Family friend Art Miller recalled that, as a teenager, Pavelka and a buddy slipped away from the guided tour at Universal Studios and were caught in the "Back to the Future" clock tower.

When a security guard questioned Pavelka, "Matt couldn't remember his first name, but he was very, very sure of his last name, which was Smith," Miller said.

Pavelka was a success in every aspect of his life, Miller said. He cited Ralph Waldo Emerson's definition: "To laugh often, and much; to win the respect of intelligent people and the affection of children; to earn the appreciation of honest critics and endure the betrayal of false friends; to appreciate beauty; to find the best in others; to leave the world a bit better, whether by a healthy child, a redeemed social condition, or a job well done; to know even one other life has breathed because you lived; this is to have succeeded."

A fellow police officer sang Sarah McLaughlan's words: "in the arms of the angels, may you find some comfort here."

The ceremony's final music was Bob Dylan's "Knockin' on Heaven's Door": "Mama, take the badge off me/ I can't use it anymore ... "
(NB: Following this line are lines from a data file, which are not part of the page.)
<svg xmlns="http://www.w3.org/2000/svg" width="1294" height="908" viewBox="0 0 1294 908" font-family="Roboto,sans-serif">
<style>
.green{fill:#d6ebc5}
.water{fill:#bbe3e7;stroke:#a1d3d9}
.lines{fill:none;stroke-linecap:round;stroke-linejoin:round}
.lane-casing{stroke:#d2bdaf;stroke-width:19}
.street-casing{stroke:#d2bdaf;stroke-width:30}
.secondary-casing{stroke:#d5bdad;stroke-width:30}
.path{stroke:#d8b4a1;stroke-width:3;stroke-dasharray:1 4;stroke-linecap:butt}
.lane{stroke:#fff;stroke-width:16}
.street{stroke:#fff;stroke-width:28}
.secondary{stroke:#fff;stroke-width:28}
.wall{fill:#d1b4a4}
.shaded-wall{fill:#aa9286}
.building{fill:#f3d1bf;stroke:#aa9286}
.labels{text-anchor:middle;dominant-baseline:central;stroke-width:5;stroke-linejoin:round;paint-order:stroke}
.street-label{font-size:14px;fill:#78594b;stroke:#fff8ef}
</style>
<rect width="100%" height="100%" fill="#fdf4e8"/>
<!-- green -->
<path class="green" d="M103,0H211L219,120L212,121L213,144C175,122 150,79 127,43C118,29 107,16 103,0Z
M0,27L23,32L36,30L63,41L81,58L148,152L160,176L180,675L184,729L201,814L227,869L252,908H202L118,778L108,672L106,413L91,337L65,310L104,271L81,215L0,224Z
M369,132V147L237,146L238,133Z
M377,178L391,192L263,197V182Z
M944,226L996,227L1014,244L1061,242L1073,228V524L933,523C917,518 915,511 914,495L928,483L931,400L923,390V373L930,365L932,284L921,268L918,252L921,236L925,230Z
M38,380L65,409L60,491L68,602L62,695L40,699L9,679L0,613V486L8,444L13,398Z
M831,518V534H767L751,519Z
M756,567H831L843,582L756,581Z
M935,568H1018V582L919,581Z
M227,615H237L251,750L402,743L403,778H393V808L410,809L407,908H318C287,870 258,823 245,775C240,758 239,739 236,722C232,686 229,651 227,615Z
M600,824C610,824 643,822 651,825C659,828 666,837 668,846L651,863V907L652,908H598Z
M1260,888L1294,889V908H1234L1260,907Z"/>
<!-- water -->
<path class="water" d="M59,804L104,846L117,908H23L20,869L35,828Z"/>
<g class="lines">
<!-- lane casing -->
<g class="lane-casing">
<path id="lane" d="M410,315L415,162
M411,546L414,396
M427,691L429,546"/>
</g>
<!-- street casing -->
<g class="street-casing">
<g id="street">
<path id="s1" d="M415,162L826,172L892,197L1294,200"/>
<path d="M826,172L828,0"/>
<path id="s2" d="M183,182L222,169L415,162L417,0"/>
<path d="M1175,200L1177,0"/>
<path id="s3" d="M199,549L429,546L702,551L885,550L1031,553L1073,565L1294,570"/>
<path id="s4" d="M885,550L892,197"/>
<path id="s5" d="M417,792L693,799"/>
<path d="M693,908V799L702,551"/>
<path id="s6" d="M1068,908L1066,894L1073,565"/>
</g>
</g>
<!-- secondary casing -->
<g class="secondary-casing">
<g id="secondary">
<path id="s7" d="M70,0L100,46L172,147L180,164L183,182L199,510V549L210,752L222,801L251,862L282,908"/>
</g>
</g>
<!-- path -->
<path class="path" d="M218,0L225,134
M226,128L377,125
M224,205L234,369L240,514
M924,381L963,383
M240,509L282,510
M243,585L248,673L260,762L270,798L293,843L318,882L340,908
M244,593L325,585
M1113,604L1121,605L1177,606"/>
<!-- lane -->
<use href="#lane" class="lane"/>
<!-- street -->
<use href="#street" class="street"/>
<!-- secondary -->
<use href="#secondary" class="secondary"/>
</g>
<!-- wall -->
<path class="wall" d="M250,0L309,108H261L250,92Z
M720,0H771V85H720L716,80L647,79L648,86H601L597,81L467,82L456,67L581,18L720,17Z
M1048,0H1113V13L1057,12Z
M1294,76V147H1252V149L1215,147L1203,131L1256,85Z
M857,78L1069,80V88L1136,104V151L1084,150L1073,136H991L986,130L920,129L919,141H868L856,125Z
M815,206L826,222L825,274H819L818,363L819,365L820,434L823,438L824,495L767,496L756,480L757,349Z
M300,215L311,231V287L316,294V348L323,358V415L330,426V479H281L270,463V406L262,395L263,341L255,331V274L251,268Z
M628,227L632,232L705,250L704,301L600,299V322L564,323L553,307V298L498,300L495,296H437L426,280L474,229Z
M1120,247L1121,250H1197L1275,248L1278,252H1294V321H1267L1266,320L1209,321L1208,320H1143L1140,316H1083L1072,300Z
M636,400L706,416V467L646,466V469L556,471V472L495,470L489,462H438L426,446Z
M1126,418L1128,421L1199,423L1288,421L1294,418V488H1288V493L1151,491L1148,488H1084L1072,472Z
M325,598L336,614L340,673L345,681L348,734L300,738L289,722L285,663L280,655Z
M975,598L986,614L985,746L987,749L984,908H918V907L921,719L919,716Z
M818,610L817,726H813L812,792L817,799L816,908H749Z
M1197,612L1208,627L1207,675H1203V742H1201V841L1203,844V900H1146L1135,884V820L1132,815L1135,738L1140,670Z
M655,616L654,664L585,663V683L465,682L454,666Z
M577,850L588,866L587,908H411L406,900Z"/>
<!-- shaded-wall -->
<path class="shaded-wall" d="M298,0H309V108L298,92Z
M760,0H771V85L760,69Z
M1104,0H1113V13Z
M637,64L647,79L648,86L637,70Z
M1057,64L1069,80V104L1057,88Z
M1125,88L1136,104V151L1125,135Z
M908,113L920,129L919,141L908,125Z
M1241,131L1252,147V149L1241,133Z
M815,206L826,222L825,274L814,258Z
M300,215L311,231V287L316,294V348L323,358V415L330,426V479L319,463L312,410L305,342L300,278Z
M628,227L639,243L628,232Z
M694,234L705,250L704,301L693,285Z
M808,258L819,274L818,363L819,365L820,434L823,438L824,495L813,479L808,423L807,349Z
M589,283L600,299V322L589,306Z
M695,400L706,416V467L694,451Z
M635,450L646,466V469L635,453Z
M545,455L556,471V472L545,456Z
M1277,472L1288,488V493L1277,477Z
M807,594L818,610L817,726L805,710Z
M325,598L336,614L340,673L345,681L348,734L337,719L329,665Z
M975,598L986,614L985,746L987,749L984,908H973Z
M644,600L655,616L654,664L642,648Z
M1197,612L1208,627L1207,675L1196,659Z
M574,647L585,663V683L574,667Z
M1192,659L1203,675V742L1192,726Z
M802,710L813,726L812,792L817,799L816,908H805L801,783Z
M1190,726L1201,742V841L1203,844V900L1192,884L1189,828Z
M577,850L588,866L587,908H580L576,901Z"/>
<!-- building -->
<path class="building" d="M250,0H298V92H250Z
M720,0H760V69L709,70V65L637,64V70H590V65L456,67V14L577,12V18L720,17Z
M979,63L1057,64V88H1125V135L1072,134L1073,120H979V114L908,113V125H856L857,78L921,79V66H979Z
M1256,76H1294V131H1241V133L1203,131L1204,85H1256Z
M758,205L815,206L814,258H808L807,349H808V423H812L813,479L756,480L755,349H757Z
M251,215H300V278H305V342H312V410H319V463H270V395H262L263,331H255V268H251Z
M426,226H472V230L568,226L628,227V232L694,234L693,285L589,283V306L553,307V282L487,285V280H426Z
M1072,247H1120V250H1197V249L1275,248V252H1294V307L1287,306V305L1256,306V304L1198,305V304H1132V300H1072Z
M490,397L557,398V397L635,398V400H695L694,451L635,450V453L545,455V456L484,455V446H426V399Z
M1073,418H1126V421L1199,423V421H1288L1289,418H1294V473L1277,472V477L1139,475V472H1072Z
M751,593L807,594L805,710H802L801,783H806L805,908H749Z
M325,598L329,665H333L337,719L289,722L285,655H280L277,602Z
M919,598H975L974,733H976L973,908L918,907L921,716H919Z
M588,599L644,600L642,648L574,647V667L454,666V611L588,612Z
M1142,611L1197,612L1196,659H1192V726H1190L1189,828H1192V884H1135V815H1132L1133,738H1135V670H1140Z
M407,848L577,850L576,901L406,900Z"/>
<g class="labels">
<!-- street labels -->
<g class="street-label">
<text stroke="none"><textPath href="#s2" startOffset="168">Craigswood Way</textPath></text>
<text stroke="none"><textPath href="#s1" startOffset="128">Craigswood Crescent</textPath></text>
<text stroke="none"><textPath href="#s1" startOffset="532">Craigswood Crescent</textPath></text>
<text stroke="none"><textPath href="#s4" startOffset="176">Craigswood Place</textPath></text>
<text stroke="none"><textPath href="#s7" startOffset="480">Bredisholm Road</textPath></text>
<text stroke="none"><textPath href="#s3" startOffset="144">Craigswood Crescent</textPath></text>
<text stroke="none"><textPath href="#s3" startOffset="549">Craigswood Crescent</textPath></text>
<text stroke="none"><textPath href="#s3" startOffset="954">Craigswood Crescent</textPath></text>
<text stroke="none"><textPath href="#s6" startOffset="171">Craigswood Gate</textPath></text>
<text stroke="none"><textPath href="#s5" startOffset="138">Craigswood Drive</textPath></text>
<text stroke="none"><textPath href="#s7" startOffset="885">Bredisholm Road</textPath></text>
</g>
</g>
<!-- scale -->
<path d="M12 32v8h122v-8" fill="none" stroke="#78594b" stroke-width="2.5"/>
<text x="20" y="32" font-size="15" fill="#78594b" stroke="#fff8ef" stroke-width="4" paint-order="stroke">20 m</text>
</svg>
After the American flag from Pavelka's casket was folded and presented to his parents, Schwarzenegger knelt to present them with the California state flag.

And over the loudspeakers came the last call for Officer Pavelka, a brief, tape-recorded account of how he lived and died as it might be broadcast over the police radio. The heartbreaking final words: "Officer Matthew Pavelka ended watch Nov. 15, 2003."